TO DO:
A. Answer these questions from the mailing-list message on garbage collection, one per line:
(i) Which list does Adam Olsen say the message should be on?
(ii) Which garbage collector is Justin Tulloss leaning towards implementing?
(iii) According to Olsen, what is the problem with Python?
B. In the records, render as a numbered list the lines from the line with "pink circle: moved 1 px down" to the line with "pink cross: rotated 8 degrees clockwise", both included. Leave out blank lines and the pictures.

PASSAGE GIVEN:
%%
[Python-ideas] [Python-Dev] GC Changes

Adam Olsen rhamph at gmail.com
Mon Oct 1 17:54:43 CEST 2007


[This should be on python-ideas, so I'm replying to there instead of python-dev]

On 10/1/07, Justin Tulloss <tulloss2 at uiuc.edu> wrote:
> Hello,
>
> I've been doing some tests on removing the GIL, and it's becoming clear that
> some basic changes to the garbage collector may be needed in order for this
> to happen efficiently. Reference counting as it stands today is not very
> scalable.
>
> I've been looking into a few options, and I'm leaning towards the
> implementing IBMs recycler GC (
> http://www.research.ibm.com/people/d/dfb/recycler-publications.html
> ) since it is very similar to what is in place now from the users'
> perspective. However, I haven't been around the list long enough to really
> understand the feeling in the community on GC in the future of the
> interpreter. It seems that a full GC might have a lot of benefits in terms
> of performance and scalability, and I think that the current gc module is of
> the mark-and-sweep variety. Is the trend going to be to move away from
> reference counting and towards the mark-and-sweep implementation that
> currently exists, or is reference counting a firmly ingrained tradition?

Refcounting is fairly firmly ingrained in CPython, but there are
conservative GCs for C that mostly work, and other implementations
aren't so restricted.

The problem with Python is that it produces a *lot* of garbage.
%%
RAW RECORDS:
%%
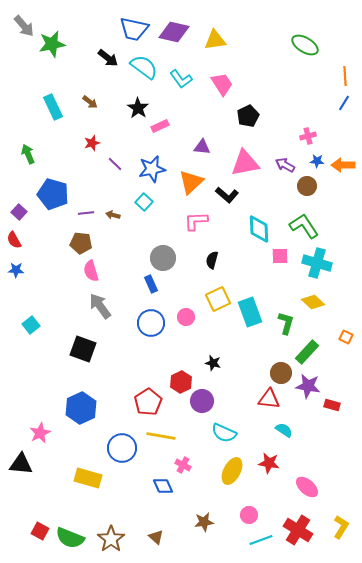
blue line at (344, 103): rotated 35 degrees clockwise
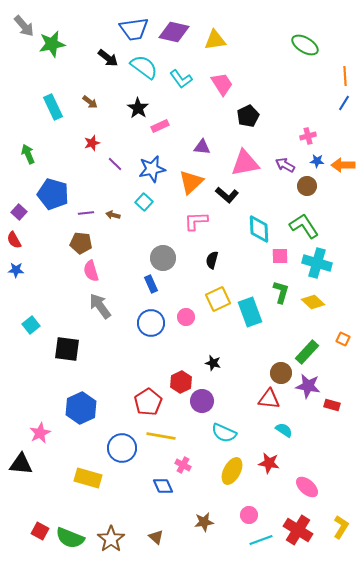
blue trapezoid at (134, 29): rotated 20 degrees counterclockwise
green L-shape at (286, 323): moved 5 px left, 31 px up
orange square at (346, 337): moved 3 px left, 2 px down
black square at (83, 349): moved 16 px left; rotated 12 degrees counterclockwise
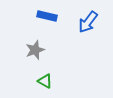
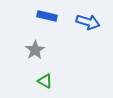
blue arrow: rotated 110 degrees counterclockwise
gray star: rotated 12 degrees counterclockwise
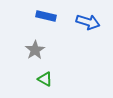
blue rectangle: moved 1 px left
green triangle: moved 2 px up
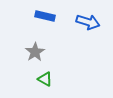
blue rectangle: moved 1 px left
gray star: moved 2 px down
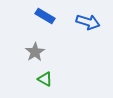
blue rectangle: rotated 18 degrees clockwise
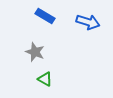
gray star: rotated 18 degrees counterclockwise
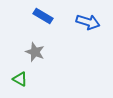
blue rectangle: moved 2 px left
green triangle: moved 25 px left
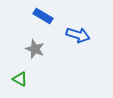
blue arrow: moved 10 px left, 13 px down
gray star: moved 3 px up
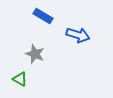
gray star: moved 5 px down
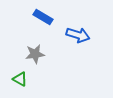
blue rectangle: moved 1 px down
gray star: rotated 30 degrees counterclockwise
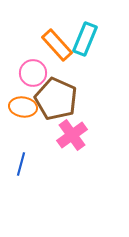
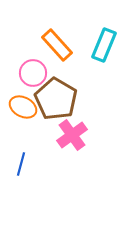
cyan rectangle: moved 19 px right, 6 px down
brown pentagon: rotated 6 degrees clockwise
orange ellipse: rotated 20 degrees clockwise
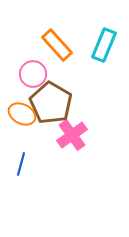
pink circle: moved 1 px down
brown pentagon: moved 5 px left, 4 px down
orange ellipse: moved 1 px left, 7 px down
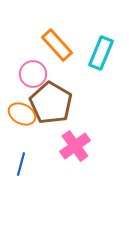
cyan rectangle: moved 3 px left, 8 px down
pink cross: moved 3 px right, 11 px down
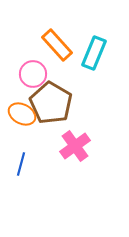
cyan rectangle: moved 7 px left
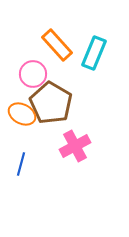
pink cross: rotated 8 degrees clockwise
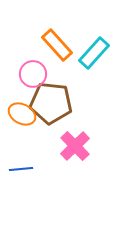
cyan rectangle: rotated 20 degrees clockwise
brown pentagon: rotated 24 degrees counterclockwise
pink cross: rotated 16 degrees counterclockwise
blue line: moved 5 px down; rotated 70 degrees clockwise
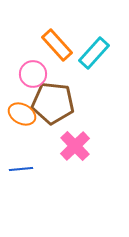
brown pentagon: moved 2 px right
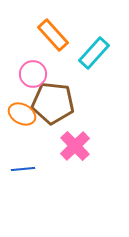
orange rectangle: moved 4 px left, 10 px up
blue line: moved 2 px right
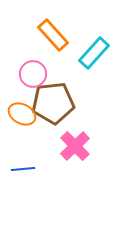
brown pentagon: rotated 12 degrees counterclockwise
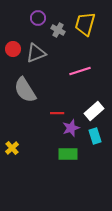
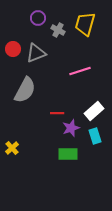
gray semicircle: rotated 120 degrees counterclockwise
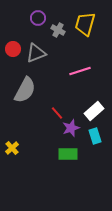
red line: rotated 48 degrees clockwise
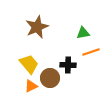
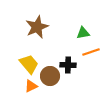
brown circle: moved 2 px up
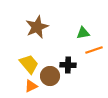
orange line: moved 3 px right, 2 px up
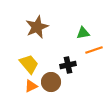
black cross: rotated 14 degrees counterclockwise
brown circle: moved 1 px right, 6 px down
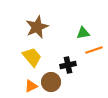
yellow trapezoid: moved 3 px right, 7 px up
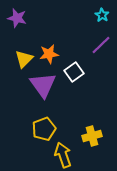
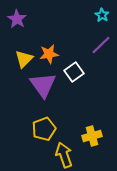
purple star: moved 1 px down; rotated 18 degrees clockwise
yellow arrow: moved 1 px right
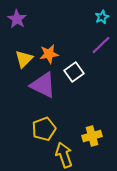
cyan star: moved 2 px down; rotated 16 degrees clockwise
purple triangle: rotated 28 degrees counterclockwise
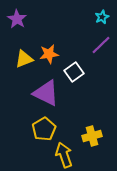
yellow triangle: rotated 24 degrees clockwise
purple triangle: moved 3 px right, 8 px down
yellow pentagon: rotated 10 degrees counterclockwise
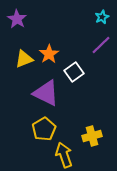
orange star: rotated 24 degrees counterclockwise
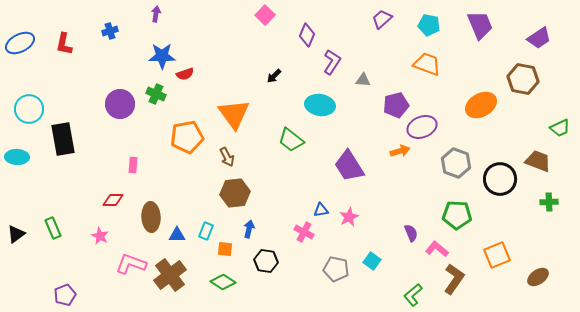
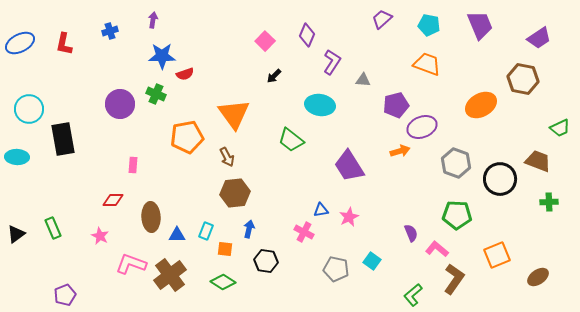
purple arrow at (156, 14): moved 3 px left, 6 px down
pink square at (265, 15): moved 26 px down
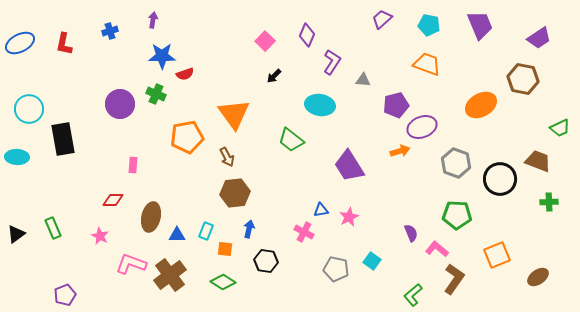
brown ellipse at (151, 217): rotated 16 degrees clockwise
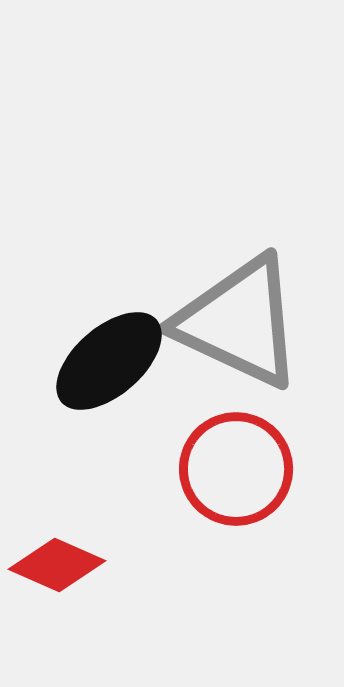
%%
%%
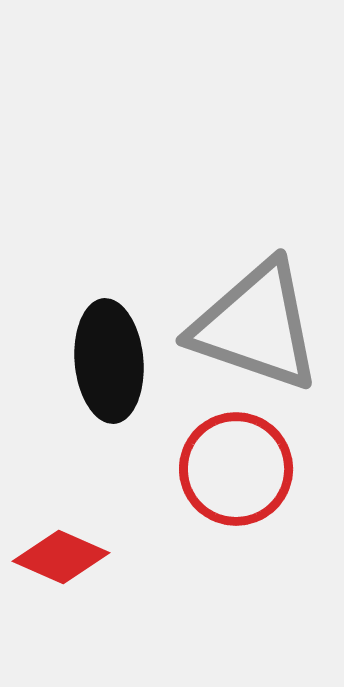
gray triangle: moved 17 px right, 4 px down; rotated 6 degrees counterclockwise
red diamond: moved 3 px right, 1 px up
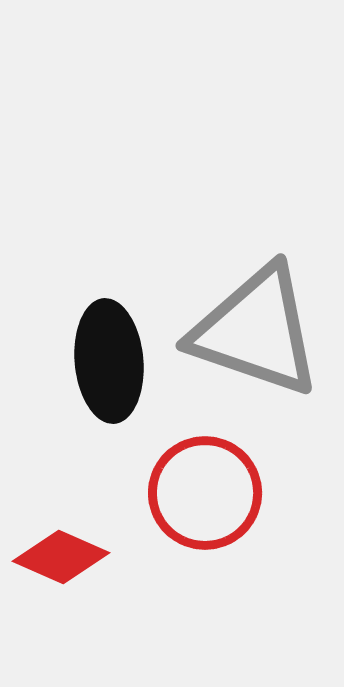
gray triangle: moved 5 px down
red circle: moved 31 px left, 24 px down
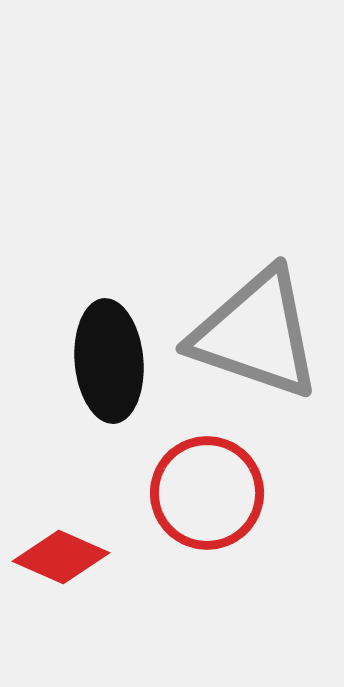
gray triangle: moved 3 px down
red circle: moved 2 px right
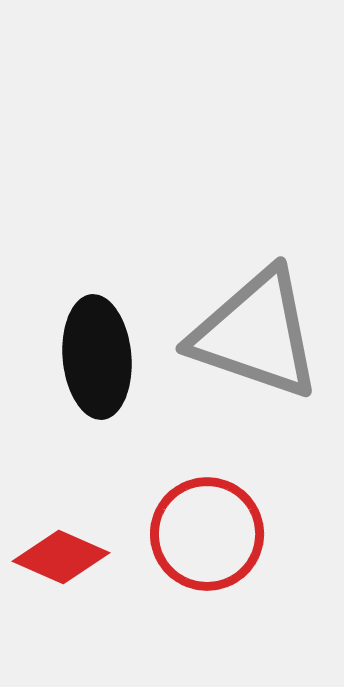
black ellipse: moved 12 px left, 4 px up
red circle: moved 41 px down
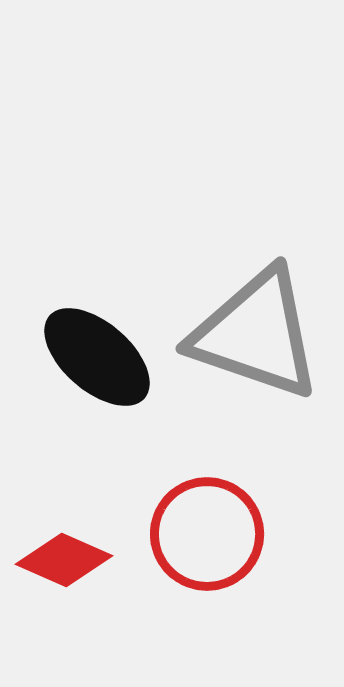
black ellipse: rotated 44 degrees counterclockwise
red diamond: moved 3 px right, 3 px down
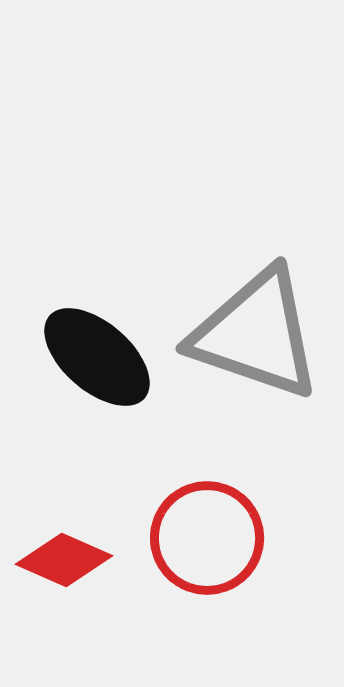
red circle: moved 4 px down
%%
ANSWERS FOR THE EXERCISE:
A.
(i) python-ideas
(ii) IBM's recycler GC
(iii) It produces a lot of garbage.

B.
1. pink circle: moved 1 px down
2. brown pentagon: moved 5 px left, 4 px down
3. orange ellipse: moved 1 px left, 7 px down
4. cyan rectangle: moved 3 px left, 8 px down
5. pink cross: moved 3 px right, 11 px down
6. cyan rectangle: moved 7 px left
7. pink cross: rotated 8 degrees clockwise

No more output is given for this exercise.